On a sunny winter day in early 1987, Darby Tillis and Perry Cobb walked out of Cook County Criminal Court and into history as Illinois’ first exonerees.

It was a moment five trials, nine years, one month, and 17 days in the making, captured in a grainy photograph. In sharp contrast with the snow-filled background, Darby is decked out in sunglasses, denim, and a dark leather jacket: looking timeless, but with plenty of swagger, halfway between Death Row and the street.

Through the years, his uniform changed and his strut slowed. But this is the same Darby Tillis countless Chicagoans, and activists from across the country, came to love in the three decades between his acquittal and death last week.

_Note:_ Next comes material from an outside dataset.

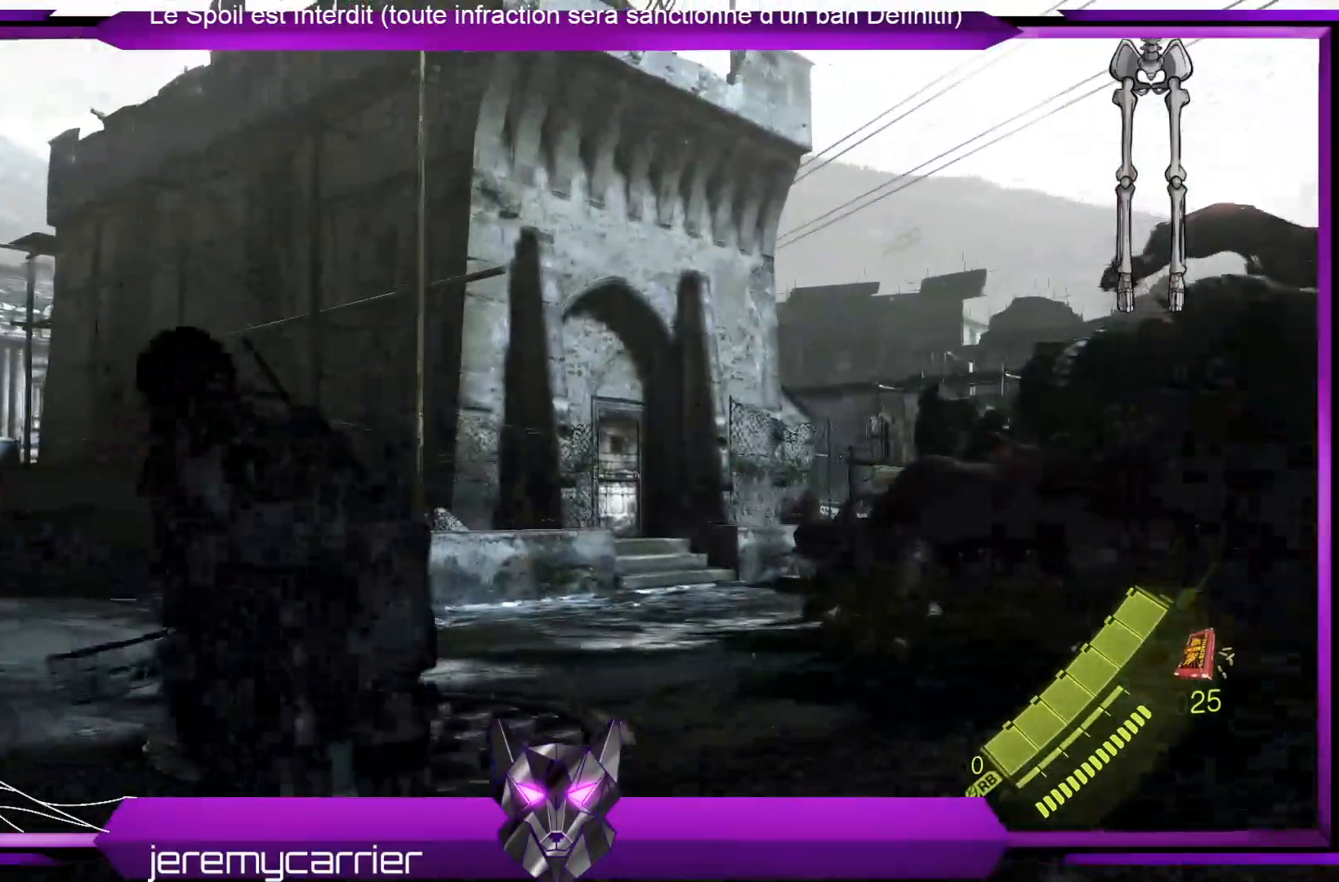
{"buttons": [], "left_stick": "up", "right_stick": "center", "events": [[134, "left_stick", "up-left"], [468, "left_stick", "up"]]}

After his time in prison, Darby wore many hats, usually all at once. He was a musician and abolitionist; a street preacher with a penchant for street theater; a loving father, husband, mentor, and uncle. But there was one title, “free man,” Darby always rejected. “I left death row but death row never left me,” he would say.

“Crook” County

A bard of a blues man who wrote his own music and lyrics, Darby was a precise wordsmith in this way, and an educator with flair. “Crook County” he would say instead of Cook County. Judge Thomas Maloney, who sentenced Darby and Perry Cobb to death in their fourth trial, would go on to spend 12 years in jail himself, guilty of taking bribes in exchange for fixing murder charges.

In the course of the trial which followed, Cook County State’s Attorney Richard M. Daley—who would become Mayor two years later—attempted to prevent the testimony of a key new witness for the defense. Daley complained directly to the witnesses’ supervisor that his employee’s testimony would “shoot a hole right through our case.”

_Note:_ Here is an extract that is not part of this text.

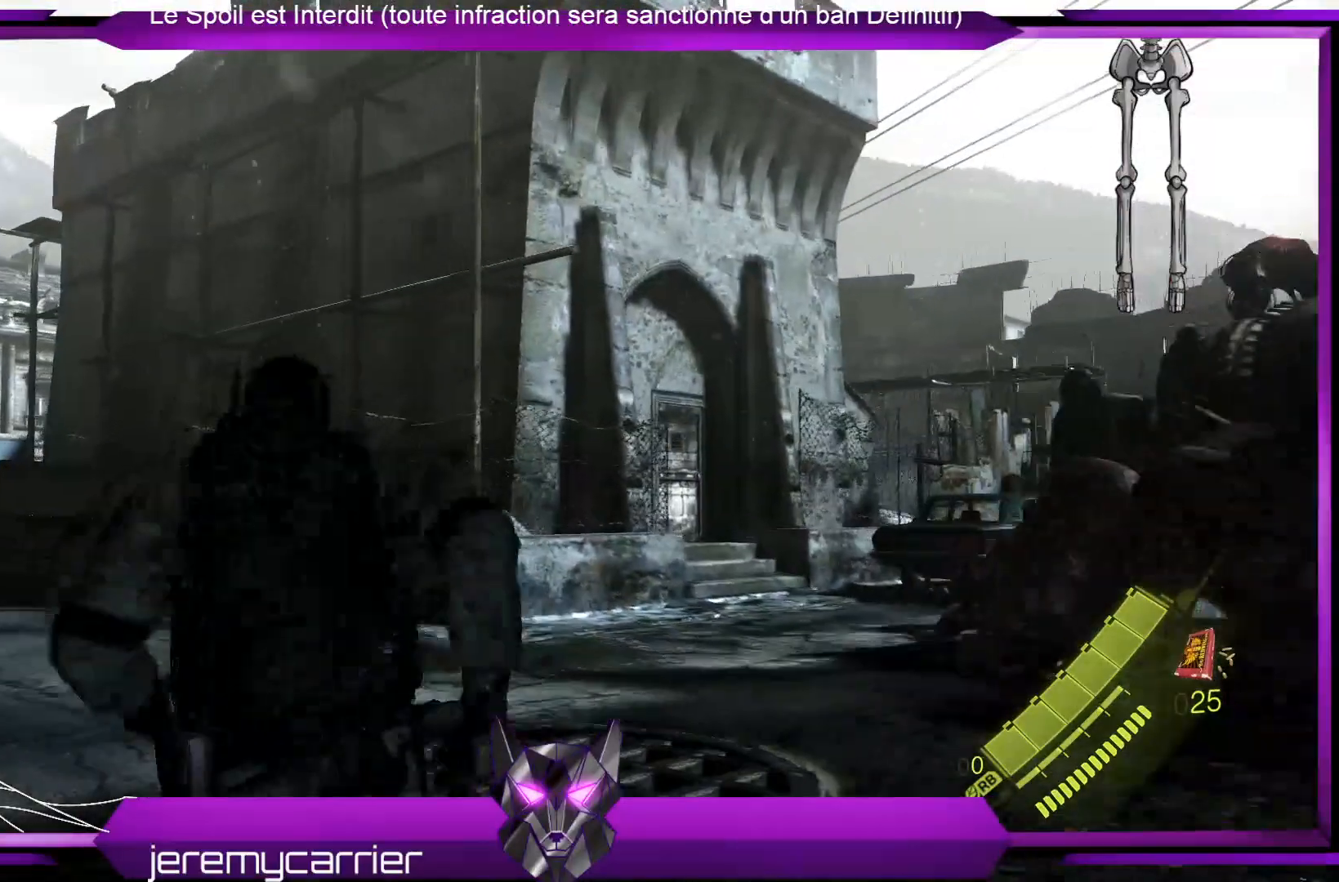
{"buttons": [], "left_stick": "up", "right_stick": "down-right", "events": [[434, "right_stick", "down-right"]]}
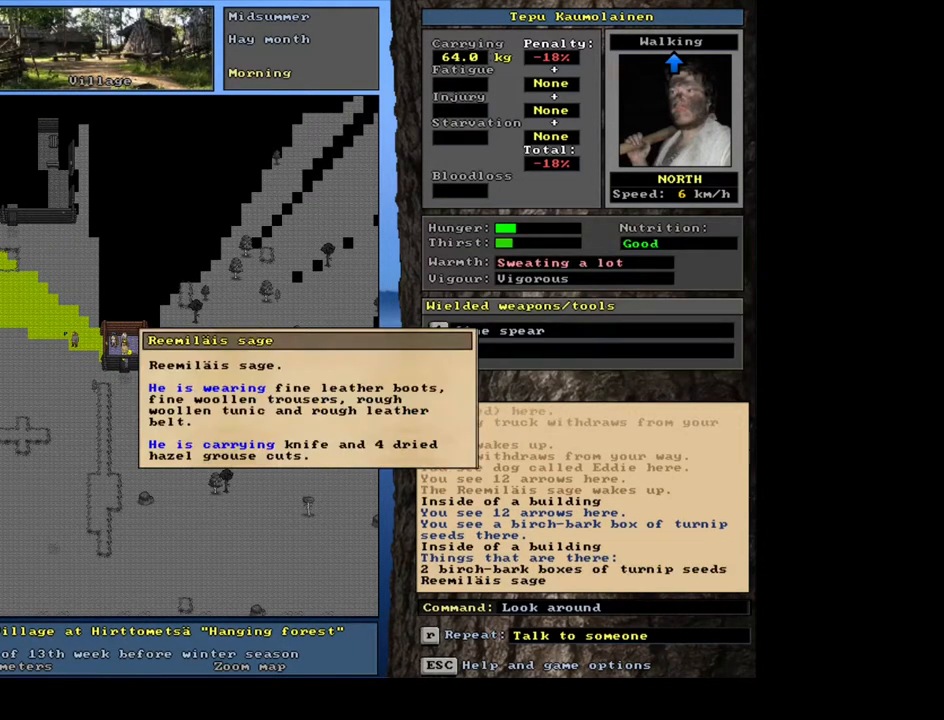
Gameplay with keyboard and mouse; each line is a JSON object with the keys and mouse buttons held at the frame after it. "events" lists presses ("down") and releases ("up") of ".", "/", "0", "1", "2", "3", "4", "5", "6", "7", "8", "9", "a", "alt_l", "alt_r", "b", "backslash", "backspace", "c", "caps_lock", "comma", "ctrl_l", "ctrl_r", "d", "down", "e", "equals", "escape", "f", "f1", "f10", "f11", "f12", "f2", "f3", "f4", "f5", "f6", "f7", "f8", "f9", "g", "h", "i", "j", "k", "l", "lbracket", "left", "m", "minus", "n", "num0", "num1", "num2", "num3", "num4", "num5", "num7", "num8", "num9", "o", "p", "q", "quote", "r", "rbracket", "return", "right", "s", "semicolon", "shift_l", "shift_r", "space", "super", "t", "tab", "tilde", "u", "up", "v", "w", "x", "y", "z", "mouse_left", "mouse_wheel", "mouse_right", "mouse_mb4" and "mouse_mb5" between this image and that frame as [ms after this image, input, new state], when the widget could be followed in between; "num6" appears only as held states. "mouse_left", "mouse_wheel", "mouse_right", "mouse_mb4", "mouse_mb5" = the "left", "wheel", "right", "mb4", "mb5" buttons of the "mouse" list. No other keys are recorded. "wheel" means that the mouse wheel is clicked or scrolled. Mouse movement is not recorded. Not read: other_keys.
{"keys": [], "mouse": [], "events": []}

By that point, the co-defendants had rejected the prosecution’s offer of a plea deal which would have allowed them to walk free for time served—if they plead guilty. “No way,” Cobb said. “Give it to your momma,” said Darby, who wore a tuxedo to their fifth and final trial.

Afterwards, Daley continued building his career on prosecutions, including at least 10 death penalty cases centered on false confessions rendered through police torture. Proof was surfaced by lawyers that the torture was brought to his attention as early as 1982.

Community

The day I attended my first “Live from Death Row” meeting, I knew nothing about the police torture scandal unraveling. It was the day I began to truly know Chicago, falling in with a group of activists who taught me everything that mattered.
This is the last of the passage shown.